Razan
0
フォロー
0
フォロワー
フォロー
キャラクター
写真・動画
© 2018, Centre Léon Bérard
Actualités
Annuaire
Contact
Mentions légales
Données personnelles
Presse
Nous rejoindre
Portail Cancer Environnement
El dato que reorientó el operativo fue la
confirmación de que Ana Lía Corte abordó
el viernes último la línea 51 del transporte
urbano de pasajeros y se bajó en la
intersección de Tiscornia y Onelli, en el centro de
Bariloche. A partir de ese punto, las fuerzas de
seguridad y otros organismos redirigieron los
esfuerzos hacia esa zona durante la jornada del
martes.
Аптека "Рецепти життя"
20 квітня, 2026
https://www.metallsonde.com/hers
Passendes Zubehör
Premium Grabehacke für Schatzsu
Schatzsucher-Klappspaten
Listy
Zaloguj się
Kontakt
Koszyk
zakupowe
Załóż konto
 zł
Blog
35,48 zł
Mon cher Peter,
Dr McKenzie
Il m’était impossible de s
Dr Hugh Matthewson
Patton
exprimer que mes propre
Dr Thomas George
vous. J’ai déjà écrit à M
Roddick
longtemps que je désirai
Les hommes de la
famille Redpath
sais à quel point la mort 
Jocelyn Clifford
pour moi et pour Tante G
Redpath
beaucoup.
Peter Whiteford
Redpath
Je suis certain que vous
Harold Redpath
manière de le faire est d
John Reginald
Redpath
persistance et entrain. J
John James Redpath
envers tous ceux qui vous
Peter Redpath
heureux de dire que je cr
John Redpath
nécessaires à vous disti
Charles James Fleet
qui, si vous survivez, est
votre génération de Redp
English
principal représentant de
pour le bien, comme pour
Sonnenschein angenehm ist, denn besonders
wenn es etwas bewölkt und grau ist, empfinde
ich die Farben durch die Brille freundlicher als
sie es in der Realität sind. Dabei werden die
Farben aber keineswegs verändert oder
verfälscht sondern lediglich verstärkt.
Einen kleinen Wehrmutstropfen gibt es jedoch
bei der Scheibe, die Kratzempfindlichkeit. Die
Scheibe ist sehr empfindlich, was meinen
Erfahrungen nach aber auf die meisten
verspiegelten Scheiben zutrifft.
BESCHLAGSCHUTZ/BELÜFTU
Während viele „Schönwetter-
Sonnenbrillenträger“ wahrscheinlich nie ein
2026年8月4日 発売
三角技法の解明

**Your objective**
Please gather every line in the material above that contains the word "aber" and list each one in full.

**Solution**
Farben aber keineswegs verändert oder
Erfahrungen nach aber auf die meisten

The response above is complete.